### Assignment:
Scan the records below, and wherever a line has the word "done", pull it out.

### Input data:
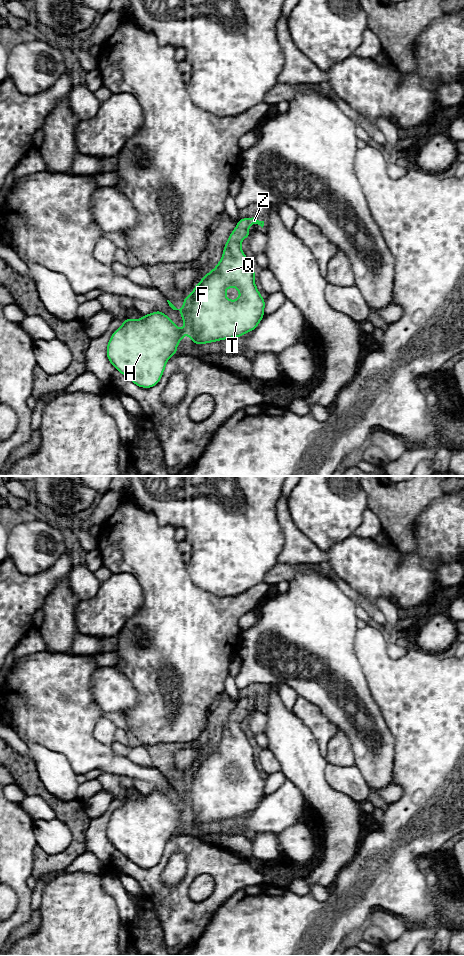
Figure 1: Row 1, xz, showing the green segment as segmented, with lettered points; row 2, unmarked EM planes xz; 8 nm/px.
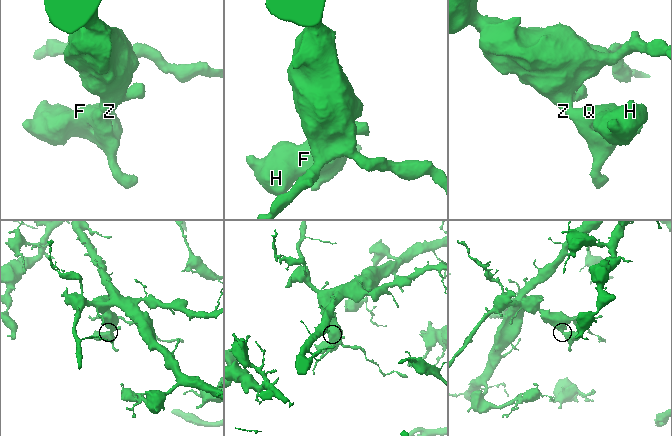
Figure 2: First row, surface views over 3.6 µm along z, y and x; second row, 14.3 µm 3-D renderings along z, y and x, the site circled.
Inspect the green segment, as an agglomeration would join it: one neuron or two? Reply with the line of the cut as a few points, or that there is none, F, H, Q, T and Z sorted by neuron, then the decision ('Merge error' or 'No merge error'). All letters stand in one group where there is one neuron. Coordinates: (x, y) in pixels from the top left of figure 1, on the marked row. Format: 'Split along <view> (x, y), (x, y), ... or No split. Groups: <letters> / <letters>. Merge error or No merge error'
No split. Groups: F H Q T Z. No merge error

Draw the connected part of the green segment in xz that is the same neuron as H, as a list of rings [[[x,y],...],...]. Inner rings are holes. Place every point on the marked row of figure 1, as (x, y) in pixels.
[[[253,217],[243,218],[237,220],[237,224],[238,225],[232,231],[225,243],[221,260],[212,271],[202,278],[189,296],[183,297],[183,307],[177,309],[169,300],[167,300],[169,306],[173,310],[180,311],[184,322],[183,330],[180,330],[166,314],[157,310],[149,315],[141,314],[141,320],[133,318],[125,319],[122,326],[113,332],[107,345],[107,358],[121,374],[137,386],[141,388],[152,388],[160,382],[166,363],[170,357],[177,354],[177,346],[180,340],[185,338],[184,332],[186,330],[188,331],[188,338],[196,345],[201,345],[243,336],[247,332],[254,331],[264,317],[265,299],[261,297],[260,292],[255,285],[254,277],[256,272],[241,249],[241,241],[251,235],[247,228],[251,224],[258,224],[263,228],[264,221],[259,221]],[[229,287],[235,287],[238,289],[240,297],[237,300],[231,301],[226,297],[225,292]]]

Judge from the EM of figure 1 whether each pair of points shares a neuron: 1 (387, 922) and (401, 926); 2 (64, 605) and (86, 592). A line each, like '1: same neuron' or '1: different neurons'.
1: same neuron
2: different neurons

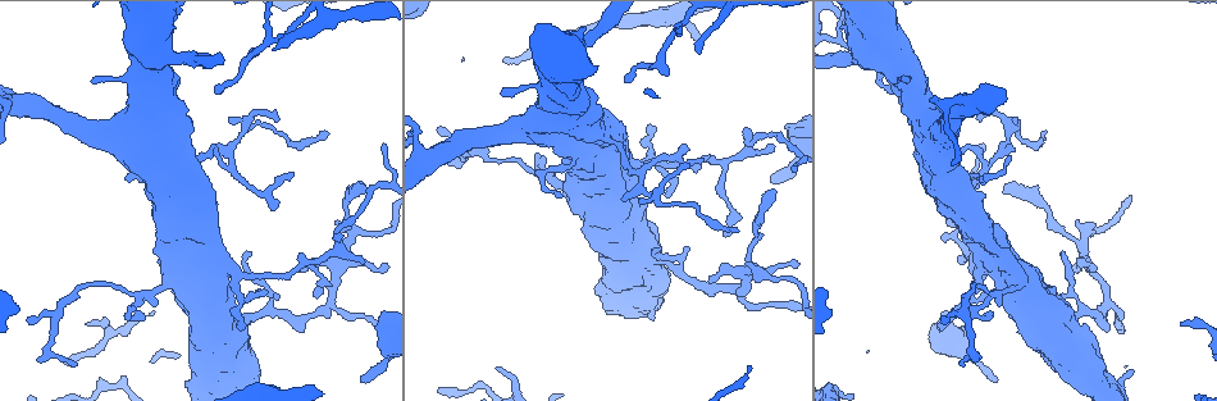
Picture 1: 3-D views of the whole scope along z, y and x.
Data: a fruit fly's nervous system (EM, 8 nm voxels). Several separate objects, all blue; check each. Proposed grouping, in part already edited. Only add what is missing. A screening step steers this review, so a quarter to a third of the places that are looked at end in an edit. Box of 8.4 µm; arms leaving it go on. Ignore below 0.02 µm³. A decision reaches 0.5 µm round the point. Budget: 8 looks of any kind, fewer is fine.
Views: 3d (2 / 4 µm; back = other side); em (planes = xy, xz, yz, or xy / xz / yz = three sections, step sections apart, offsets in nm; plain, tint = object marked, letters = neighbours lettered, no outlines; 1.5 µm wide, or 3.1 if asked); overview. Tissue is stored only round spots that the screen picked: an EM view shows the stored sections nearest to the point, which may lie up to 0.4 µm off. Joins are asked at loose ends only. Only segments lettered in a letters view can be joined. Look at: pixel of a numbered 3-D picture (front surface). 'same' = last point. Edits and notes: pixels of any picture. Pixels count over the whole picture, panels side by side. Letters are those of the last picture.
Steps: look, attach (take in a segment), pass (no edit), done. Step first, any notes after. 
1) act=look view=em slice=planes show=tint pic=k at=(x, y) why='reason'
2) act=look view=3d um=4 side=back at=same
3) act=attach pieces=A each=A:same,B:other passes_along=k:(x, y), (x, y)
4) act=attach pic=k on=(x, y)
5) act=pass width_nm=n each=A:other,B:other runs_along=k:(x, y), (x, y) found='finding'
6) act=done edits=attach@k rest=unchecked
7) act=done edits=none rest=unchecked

### Task answer:
Steps: look, attach (take in a segment), pass (no edit), done. Step first, any notes after. 
6) act=done edits=attach@k rest=unchecked
7) act=done edits=none rest=unchecked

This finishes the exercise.